↓

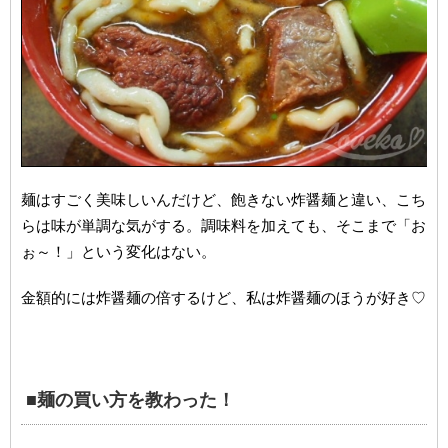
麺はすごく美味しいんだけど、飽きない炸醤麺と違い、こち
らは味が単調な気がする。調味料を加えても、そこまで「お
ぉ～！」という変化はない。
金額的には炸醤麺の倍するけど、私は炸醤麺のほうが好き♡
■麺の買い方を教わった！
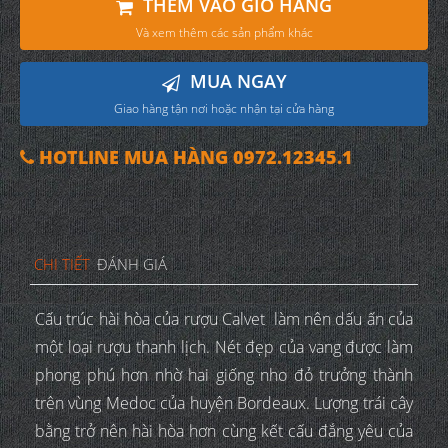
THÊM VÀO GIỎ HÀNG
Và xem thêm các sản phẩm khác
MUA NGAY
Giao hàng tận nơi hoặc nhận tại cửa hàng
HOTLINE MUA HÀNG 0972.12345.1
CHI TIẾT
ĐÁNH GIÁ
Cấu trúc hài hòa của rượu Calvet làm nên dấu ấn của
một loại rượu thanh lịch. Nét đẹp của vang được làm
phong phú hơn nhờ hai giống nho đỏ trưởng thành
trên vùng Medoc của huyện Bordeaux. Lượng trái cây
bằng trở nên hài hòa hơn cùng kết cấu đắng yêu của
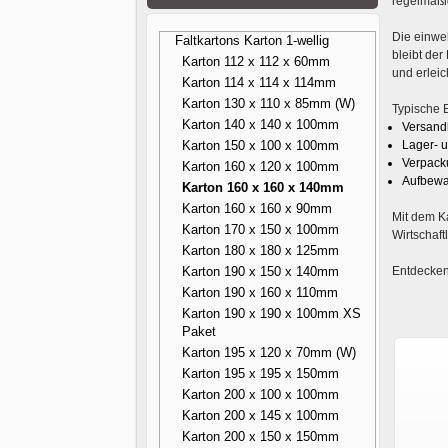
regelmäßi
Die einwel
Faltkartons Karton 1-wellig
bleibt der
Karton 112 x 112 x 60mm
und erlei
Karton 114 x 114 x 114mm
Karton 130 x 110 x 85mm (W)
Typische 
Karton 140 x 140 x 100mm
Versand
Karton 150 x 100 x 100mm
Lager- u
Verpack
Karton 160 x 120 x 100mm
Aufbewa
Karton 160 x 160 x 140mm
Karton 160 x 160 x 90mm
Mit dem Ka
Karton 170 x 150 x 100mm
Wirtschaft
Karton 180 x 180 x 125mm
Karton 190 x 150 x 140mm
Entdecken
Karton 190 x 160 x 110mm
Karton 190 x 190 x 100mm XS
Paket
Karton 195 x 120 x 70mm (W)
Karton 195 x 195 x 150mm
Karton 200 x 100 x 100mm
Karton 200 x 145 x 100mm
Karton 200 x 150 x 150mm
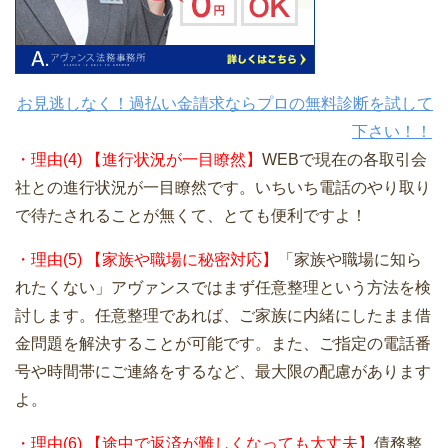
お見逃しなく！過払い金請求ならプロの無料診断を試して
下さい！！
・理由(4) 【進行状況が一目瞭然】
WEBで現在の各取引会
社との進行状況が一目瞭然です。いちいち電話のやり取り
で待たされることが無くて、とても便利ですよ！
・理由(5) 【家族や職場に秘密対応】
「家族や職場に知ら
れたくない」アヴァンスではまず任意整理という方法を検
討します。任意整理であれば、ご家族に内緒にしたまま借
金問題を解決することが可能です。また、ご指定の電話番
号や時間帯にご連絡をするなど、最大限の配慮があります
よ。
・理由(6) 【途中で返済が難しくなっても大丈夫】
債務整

↑
↓

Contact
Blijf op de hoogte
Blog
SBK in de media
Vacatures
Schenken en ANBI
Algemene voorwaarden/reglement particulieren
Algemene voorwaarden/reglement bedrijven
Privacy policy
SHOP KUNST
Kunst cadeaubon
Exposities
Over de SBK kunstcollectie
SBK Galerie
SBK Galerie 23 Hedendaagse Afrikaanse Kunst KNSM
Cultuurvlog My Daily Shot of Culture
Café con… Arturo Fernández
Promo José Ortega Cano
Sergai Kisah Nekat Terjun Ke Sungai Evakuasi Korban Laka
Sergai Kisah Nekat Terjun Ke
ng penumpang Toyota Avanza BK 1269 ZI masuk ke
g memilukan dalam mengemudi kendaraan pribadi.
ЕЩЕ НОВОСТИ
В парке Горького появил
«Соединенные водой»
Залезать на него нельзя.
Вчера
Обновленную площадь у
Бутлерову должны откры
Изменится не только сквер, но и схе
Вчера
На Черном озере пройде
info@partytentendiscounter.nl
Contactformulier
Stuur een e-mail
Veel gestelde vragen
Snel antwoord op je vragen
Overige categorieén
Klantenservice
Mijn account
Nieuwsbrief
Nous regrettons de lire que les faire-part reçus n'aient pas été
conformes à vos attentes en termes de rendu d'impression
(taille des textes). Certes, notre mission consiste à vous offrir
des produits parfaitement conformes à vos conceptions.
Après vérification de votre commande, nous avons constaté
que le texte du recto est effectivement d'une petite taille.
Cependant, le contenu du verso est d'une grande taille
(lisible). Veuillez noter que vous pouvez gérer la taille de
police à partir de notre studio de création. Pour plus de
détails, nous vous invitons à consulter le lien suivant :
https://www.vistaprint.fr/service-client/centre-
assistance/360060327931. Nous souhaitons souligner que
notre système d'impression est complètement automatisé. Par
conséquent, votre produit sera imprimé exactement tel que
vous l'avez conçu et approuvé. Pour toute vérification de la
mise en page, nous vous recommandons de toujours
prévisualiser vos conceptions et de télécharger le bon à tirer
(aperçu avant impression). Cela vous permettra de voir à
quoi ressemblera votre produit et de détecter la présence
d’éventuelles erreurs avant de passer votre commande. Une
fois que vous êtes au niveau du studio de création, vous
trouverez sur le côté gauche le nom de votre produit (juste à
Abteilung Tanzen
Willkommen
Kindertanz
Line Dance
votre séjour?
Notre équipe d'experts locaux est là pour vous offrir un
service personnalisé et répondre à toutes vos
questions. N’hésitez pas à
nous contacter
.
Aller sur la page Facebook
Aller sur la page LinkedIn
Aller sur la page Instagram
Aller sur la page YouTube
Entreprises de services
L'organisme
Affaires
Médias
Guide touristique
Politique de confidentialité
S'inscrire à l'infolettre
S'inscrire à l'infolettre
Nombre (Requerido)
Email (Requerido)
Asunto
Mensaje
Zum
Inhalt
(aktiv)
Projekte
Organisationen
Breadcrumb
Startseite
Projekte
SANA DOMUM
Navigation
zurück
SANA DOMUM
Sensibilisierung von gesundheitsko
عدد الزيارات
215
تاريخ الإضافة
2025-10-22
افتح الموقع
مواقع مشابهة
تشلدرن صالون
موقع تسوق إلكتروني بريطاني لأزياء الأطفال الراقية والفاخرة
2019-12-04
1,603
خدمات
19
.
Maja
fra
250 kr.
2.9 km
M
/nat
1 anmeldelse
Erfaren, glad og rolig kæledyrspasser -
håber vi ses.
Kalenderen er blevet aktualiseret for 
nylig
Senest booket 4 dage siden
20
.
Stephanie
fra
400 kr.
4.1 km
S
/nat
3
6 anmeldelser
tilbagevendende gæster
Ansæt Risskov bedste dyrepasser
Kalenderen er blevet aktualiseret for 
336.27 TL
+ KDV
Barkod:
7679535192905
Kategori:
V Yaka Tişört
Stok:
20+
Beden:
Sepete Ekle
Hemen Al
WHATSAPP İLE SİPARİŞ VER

↑

> Description of the task
Could you transcribe the entries above word for word, from the line with "Snel antwoord op je vragen" down to the line with "des produits parfaitement", keeping both?

> Solution
Snel antwoord op je vragen
Overige categorieén
Klantenservice
Mijn account
Nieuwsbrief
Nous regrettons de lire que les faire-part reçus n'aient pas été
conformes à vos attentes en termes de rendu d'impression
(taille des textes). Certes, notre mission consiste à vous offrir
des produits parfaitement conformes à vos conceptions.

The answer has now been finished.